• _TASK ITEM_
Please return every line from the entries that has the string "wikipedia" in it.

[Recorded data]
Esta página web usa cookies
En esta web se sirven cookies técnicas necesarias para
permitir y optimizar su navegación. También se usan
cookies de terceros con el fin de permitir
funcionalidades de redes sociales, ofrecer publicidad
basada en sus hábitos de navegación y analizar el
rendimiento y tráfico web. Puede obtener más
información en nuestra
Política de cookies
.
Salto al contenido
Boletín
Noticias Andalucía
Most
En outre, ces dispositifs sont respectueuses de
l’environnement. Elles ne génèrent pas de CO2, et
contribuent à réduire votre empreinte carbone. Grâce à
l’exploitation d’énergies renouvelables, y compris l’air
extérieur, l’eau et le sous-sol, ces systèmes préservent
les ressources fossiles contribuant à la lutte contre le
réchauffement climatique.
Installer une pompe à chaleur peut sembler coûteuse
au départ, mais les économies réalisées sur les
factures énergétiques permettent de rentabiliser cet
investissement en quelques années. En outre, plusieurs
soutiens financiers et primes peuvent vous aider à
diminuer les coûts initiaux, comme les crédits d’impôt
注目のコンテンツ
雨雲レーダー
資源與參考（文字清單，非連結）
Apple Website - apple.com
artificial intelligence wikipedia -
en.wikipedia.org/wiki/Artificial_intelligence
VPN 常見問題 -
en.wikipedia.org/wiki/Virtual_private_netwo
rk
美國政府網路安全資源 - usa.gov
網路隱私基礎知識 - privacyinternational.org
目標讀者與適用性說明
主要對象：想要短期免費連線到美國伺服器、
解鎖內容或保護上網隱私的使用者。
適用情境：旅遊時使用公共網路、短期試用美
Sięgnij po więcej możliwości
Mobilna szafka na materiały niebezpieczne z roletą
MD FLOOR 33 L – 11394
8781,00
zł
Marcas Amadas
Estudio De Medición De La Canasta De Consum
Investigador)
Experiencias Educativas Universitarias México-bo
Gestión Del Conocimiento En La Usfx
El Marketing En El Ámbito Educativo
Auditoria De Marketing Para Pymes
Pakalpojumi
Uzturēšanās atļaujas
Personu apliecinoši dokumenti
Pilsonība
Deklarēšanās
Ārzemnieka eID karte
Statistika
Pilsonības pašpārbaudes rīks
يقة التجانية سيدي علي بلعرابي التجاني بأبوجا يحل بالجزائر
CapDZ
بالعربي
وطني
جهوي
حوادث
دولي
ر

• _RESULT OF THIS TASK_
artificial intelligence wikipedia -
en.wikipedia.org/wiki/Artificial_intelligence
en.wikipedia.org/wiki/Virtual_private_netwo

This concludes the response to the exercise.